Wat de kat binnen bracht
Midden in de nacht word ik wakker en ik roep: Zeg! Er zit iemand onder het bed.
Mmm? Welnee, zegt mijn man slaperig.
Ik hoor het toch? Nagels! Een vent!
We luisteren nu allebei.
Hoor je het?
Och, welnee, hoe kan dat nou.
Ga jij 's kijken... jammer ik en ik kruip vast onder de dekens.
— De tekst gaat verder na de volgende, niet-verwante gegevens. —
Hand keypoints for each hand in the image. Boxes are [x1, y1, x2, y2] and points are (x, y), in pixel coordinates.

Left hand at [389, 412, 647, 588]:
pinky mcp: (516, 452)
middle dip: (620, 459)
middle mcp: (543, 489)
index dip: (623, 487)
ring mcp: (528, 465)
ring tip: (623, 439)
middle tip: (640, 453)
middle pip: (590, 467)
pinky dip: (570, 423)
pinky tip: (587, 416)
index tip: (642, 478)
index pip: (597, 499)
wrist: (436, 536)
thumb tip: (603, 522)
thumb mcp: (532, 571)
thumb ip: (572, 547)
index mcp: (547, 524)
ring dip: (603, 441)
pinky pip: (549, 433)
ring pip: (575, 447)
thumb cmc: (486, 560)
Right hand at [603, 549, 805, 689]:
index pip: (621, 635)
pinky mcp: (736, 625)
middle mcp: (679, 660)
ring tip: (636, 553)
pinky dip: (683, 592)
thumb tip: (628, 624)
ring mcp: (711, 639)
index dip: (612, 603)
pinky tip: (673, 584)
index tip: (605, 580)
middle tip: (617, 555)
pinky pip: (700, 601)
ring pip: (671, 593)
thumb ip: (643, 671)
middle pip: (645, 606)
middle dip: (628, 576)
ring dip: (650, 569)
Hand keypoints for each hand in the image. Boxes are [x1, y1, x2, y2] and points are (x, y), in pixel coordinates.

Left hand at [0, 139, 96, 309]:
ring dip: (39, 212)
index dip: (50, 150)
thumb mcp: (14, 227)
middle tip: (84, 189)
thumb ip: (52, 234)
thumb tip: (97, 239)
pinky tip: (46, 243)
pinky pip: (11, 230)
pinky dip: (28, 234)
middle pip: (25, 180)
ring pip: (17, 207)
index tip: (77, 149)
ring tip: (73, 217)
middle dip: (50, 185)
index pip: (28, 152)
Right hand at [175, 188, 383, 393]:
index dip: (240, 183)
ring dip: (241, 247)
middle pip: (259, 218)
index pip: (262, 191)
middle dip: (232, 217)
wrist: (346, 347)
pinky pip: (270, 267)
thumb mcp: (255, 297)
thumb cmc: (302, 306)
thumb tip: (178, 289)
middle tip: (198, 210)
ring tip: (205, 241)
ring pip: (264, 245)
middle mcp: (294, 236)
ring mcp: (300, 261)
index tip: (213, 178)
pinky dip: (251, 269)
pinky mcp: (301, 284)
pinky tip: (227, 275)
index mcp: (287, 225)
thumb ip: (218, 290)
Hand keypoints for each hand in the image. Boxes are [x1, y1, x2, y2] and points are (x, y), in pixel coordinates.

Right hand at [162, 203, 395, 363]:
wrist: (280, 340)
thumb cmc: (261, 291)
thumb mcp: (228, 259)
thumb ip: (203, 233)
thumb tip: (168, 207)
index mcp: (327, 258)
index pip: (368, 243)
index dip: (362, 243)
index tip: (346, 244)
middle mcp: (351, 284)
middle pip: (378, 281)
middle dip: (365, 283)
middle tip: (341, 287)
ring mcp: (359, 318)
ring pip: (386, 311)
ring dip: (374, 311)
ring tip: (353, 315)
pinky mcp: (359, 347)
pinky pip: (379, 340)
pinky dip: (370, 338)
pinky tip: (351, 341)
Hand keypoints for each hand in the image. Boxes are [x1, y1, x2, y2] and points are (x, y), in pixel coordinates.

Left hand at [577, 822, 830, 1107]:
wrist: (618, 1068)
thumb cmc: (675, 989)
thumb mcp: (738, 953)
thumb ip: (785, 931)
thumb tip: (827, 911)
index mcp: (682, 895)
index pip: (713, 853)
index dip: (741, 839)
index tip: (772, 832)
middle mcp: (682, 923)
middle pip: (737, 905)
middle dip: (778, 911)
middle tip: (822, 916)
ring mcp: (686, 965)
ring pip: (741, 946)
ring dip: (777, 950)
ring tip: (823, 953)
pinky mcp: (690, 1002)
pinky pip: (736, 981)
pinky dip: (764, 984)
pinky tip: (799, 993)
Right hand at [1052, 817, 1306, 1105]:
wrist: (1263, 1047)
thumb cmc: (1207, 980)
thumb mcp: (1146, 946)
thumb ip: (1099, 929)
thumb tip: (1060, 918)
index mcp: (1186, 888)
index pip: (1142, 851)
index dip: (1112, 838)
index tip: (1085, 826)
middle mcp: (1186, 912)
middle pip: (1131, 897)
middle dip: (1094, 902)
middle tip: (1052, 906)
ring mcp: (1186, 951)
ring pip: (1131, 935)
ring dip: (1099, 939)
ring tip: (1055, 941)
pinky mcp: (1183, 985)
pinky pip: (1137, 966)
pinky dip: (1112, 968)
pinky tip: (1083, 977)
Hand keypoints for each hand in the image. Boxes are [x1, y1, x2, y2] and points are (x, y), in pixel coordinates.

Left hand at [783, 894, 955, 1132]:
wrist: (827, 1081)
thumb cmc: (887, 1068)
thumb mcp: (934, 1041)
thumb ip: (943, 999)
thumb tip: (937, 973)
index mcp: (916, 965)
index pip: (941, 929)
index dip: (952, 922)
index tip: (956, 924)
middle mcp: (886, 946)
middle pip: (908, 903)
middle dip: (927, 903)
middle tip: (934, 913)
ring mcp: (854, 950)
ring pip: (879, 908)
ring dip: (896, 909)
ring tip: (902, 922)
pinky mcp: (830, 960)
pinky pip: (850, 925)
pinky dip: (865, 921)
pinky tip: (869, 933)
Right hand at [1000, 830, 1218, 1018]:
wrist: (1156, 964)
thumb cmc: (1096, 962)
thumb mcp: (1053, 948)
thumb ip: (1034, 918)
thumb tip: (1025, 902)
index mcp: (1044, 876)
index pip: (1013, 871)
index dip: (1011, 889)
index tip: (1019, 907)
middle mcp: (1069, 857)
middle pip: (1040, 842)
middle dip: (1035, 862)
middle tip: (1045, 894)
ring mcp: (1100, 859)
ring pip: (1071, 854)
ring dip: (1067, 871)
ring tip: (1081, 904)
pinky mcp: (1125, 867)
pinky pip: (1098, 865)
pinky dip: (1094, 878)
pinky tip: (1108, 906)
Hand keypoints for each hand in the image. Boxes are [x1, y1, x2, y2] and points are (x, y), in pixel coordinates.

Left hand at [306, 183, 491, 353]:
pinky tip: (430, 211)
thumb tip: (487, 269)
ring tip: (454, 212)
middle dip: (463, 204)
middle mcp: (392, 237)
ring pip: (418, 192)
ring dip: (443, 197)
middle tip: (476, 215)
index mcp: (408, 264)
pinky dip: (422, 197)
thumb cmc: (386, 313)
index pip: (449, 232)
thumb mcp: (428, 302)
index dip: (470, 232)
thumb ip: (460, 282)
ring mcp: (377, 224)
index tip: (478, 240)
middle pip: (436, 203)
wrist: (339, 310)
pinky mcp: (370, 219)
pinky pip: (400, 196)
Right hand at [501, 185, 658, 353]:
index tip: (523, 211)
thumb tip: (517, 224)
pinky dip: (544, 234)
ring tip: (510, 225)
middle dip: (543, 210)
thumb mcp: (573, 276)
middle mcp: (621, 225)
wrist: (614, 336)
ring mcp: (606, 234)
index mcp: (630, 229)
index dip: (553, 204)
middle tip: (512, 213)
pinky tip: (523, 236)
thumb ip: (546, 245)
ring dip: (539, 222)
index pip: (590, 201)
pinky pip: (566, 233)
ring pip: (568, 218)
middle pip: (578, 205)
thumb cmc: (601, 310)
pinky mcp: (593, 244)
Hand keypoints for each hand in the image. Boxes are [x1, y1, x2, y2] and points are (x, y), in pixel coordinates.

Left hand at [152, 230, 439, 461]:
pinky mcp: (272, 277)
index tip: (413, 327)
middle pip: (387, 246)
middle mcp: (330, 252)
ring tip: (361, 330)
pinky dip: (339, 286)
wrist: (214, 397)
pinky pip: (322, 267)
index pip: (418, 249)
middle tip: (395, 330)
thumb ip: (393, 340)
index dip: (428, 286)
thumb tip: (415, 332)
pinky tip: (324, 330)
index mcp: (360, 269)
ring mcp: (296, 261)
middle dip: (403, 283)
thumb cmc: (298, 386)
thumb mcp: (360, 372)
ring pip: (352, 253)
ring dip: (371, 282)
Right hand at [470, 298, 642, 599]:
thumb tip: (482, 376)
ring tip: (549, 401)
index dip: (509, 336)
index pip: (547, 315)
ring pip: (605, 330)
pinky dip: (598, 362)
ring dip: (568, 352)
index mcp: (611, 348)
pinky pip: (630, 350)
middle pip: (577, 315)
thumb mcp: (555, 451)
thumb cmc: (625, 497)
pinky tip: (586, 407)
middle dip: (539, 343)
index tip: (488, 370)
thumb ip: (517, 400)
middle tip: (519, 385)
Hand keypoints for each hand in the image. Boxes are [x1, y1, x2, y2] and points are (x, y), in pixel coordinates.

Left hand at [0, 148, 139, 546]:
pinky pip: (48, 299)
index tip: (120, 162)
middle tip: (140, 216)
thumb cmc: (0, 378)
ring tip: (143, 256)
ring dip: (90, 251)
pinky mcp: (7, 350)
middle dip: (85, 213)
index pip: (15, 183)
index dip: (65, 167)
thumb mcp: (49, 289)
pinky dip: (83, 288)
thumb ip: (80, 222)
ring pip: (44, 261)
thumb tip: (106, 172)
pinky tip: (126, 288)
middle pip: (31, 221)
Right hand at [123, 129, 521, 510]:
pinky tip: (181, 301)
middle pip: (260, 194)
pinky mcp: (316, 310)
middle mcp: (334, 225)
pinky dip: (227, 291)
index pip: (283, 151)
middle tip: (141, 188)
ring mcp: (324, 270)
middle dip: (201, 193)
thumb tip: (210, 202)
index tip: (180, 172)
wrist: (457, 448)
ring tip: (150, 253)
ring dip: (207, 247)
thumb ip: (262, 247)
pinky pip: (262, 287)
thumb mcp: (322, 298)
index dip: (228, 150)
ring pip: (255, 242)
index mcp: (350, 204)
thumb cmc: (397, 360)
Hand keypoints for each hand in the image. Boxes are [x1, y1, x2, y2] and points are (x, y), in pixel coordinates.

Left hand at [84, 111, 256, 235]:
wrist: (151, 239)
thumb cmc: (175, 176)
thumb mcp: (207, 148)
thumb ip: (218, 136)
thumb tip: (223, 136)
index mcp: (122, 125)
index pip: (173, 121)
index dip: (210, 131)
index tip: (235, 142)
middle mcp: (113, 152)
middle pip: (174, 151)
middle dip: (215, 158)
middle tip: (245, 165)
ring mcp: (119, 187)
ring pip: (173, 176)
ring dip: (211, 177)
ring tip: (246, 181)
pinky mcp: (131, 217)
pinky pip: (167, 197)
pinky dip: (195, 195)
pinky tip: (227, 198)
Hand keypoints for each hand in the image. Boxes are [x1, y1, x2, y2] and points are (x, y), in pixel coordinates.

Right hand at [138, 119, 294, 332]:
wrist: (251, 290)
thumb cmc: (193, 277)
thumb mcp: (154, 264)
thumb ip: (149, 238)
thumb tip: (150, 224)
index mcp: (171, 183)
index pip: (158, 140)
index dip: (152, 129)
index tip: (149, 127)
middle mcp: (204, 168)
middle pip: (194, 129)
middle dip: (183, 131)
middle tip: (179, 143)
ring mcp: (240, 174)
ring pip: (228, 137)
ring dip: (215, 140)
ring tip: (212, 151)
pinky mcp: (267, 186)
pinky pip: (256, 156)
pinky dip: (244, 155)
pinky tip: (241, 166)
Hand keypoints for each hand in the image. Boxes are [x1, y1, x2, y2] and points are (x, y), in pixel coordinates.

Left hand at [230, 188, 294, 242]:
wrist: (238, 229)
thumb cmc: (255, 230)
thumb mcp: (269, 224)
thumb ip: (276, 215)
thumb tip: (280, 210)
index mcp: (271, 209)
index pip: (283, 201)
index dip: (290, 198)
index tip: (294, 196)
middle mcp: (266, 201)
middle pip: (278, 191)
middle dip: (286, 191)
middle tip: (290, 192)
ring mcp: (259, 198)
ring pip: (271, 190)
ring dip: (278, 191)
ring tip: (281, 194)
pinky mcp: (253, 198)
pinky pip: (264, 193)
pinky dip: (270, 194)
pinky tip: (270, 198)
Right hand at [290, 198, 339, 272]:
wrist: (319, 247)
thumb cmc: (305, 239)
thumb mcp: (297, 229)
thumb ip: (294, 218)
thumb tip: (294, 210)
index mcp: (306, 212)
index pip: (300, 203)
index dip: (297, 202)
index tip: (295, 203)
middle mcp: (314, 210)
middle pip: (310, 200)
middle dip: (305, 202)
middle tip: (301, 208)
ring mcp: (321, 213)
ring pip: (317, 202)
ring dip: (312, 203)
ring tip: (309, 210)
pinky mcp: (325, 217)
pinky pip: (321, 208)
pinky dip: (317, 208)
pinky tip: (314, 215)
Hij maakt licht en kijkt. Het is een mol, zegt hij. Laat maar zitten en ga maar slapen. Dat beest doet niets.
Maar ik kan toch niet slapen met een mol onder m'n bed?
Waarom niet? Hij is er toch niet in!
Maar het blijkt, dat je niet door een mol kunt heenslapen. Het beest blijft persistent en hartstochtelijk verder krabbelen op het linoleum, in de veronderstelling, dat hij er wel een gat in zal kunnen graven als hij maar volhoudt, net als bij hem thuis.
Ik val eindelijk in slaap, maar een uur later stuit ik op hem in de badkamer en het wordt een hele scène met griezelen en gillen, hoewel het toch een aandoenlijk beest is, zo'n mol. Hij heeft korte mouwtjes en een pluchen jasje en heus een oprecht gezichtje. We brengen hem buiten, om de volgende morgen weer een nieuwe mol te vinden in de keuken.